No agent should have more freedom than the team can test, monitor, explain, and roll back.
If the agent can only draft text, the risk is low. If it can edit code, the risk is higher. If it can query private data, open pull requests, change production systems, or send messages externally, the risk is much higher.
Low risk: Read public docs and summarise. Medium risk: Read project files and suggest changes. High risk: Edit files, create pull requests, call internal APIs. Critical risk: Touch production, customer data, payments, security systems, or deployment pipelines.
A practical starter architecture
If I were starting a real project today, I would begin with this simple architecture.
agent-system/
project-control/
PROJECT-STATUS.md
TASK-BOARD.md
RISK-LOG.md
APPROVAL-LOG.md
EVIDENCE-REGISTER.md
tasks/
DEV-001-fix-navigation.md
QA-001-test-navigation.md
handoffs/
DEV-001-handoff.md
reviews/
REVIEW-001-navigation.md
scripts/
run-checks.sh
Then I would use this prompt shape for every agent task:
Role:
You are the Developer Agent.
Task:
Fix the mobile navigation keyboard behavior.
Scope:
Only edit the navigation component and related tests.
Do not touch:
Homepage layout, footer, unrelated CSS, production settings.
Evidence required:
- files changed
- tests run
- browser checks
- known issues
- handoff note
Stop condition:
Stop after the handoff. Do not approve your own work.
Why agentic development is the future
Agentic development is the future because software work is not only writing code.

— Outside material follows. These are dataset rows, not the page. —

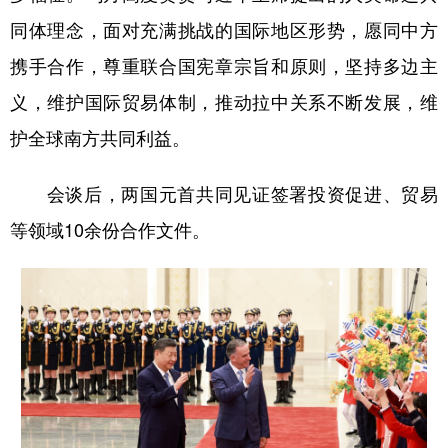
同体理念，面对充满挑战的国际地区形势，愿同中方
携手合作，尊重联合国宪章宗旨和原则，坚持多边主
义，维护国际贸易体制，推动拉中关系不断发展，维
护全球南方共同利益。
会谈后，两国元首共同见证签署投资促进、贸易
等领域10余份合作文件。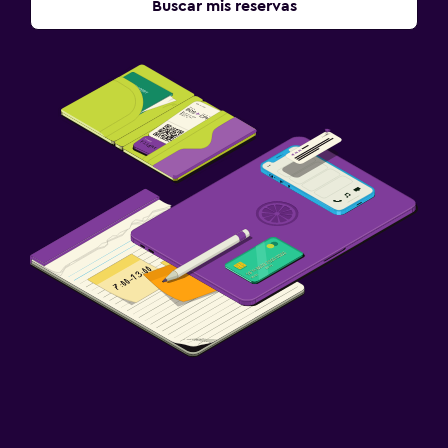
Buscar mis reservas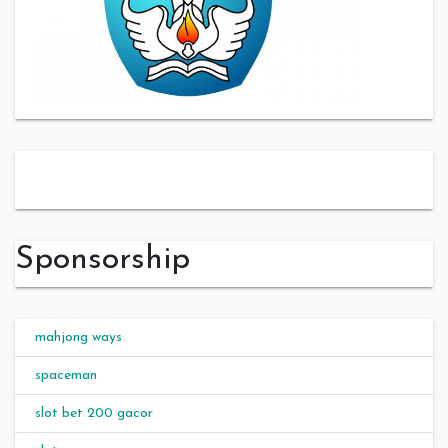
slot server thailand
Sponsorship
mahjong ways
spaceman
slot bet 200 gacor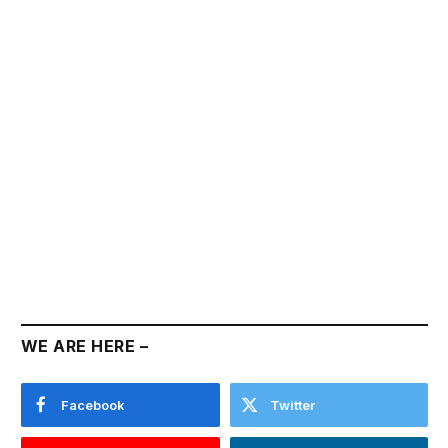
WE ARE HERE –
Facebook
Twitter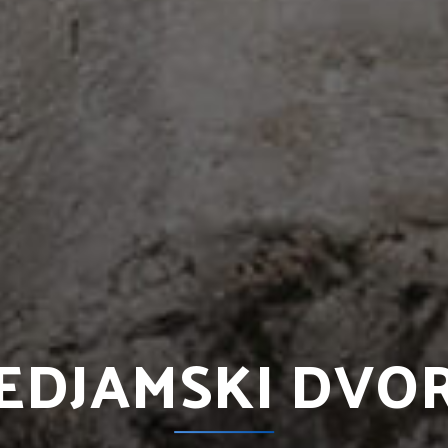
EDJAMSKI DVO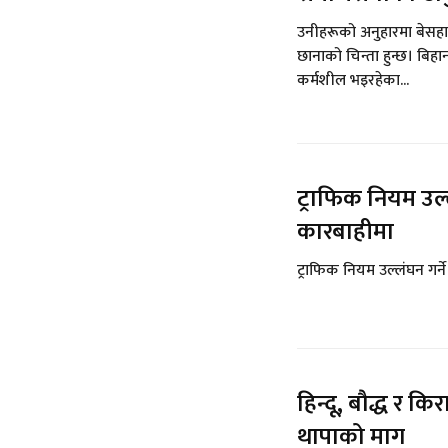
उनीहरूको अनुहारमा बेसहार
छानाको चिन्ता हुन्छ। बिहा
कर्मशील भइरहेका...
ट्राफिक नियम उल
कारबाहीमा
ट्राफिक नियम उल्लंघन गर्
हिन्दू, बौद्ध र कि
थापाको माग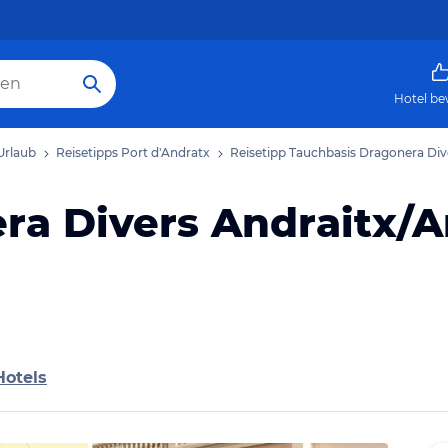
Hotel be
Urlaub
Reisetipps Port d'Andratx
Reisetipp Tauchbasis Dragonera Div
ra Divers Andraitx/A
Hotels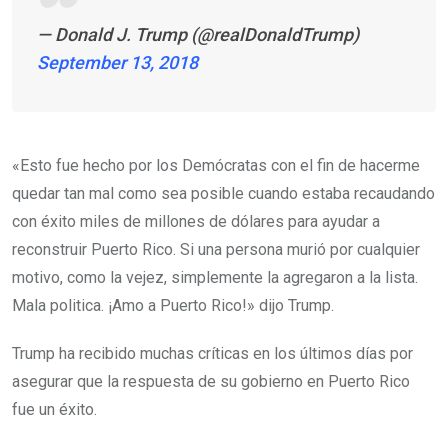
— Donald J. Trump (@realDonaldTrump)
September 13, 2018
«Esto fue hecho por los Demócratas con el fin de hacerme
quedar tan mal como sea posible cuando estaba recaudando
con éxito miles de millones de dólares para ayudar a
reconstruir Puerto Rico. Si una persona murió por cualquier
motivo, como la vejez, simplemente la agregaron a la lista.
Mala politica. ¡Amo a Puerto Rico!» dijo Trump.
Trump ha recibido muchas críticas en los últimos días por
asegurar que la respuesta de su gobierno en Puerto Rico
fue un éxito.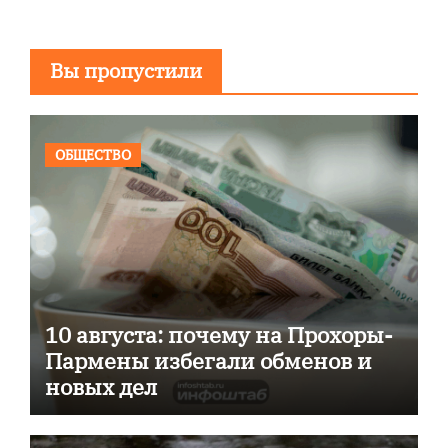
Вы пропустили
ОБЩЕСТВО
10 августа: почему на Прохоры-
Пармены избегали обменов и
новых дел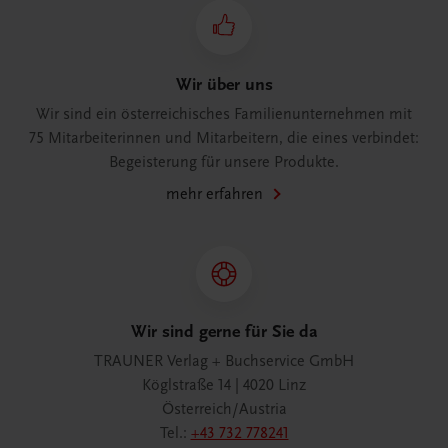
Wir über uns
Wir sind ein österreichisches Familienunternehmen mit
75 Mitarbeiterinnen und Mitarbeitern, die eines verbindet:
Begeisterung für unsere Produkte.
mehr erfahren
Wir sind gerne für Sie da
TRAUNER Verlag + Buchservice GmbH
Köglstraße 14 | 4020 Linz
Österreich/Austria
Tel.:
+43 732 778241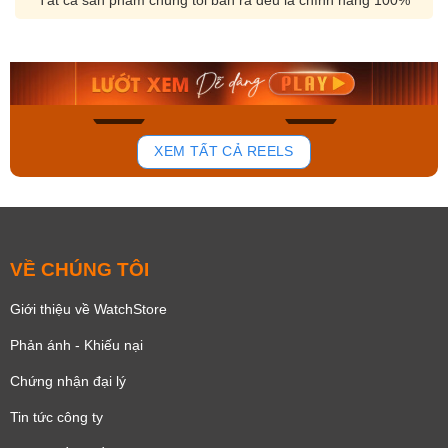
Orient Nam RA-
Casio Nam MTS-
AA0B05R19B
115D-1AVDF
9.480.000₫
2.823.000₫
8.058.000₫
2.399.550₫
Mua ngay
Mua ngay
137
81
XEM TẤT CẢ REELS
VỀ CHÚNG TÔI
Giới thiệu về WatchStore
Phản ánh - Khiếu nại
Chứng nhận đại lý
Tin tức công ty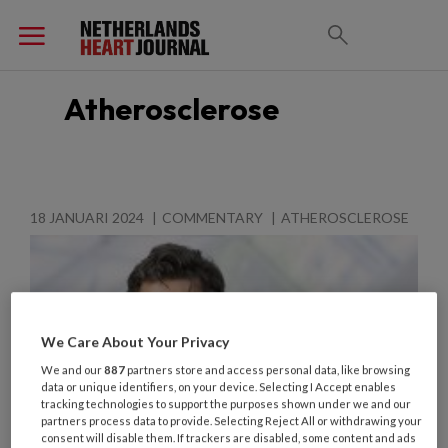
Atherosclerose
18 JANUARI 2024
COMMENTARY
ATHEROSCLEROSE
We Care About Your Privacy
We and our
887
partners store and access personal data, like browsing
data or unique identifiers, on your device. Selecting I Accept enables
tracking technologies to support the purposes shown under we and our
partners process data to provide. Selecting Reject All or withdrawing your
consent will disable them. If trackers are disabled, some content and ads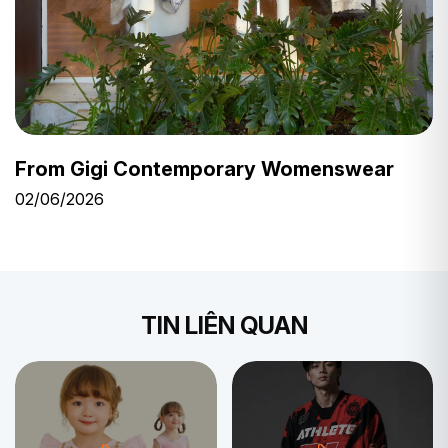
From Gigi Contemporary Womenswear
02/06/2026
TIN LIÊN QUAN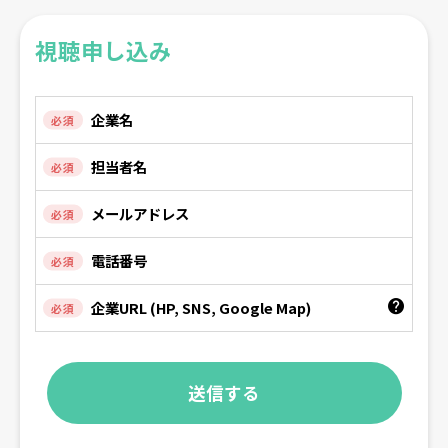
視聴申し込み
必須
必須
必須
必須
必須
送信する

Real software work includes reading requirements, checking constraints, searching documentation, changing files, running tests, reviewing evidence, writing summaries, creating pull requests, checking accessibility, checking security, and explaining what changed.
Those are process tasks. Agents are useful when they can move through process tasks with tools and evidence.
The future is not “one AI does everything”. That is too vague and too risky.
The future is smaller specialised agents working inside governed systems.
Final checklist
- Define the goal before choosing a framework.
- Split the workflow into agent roles.
- Give each agent a limited tool set.
- Require evidence for every task.
- Separate maker and reviewer.
- Use human approval for risky steps.
- Record decisions, risks, and failures.
- Choose a framework only after the process is clear.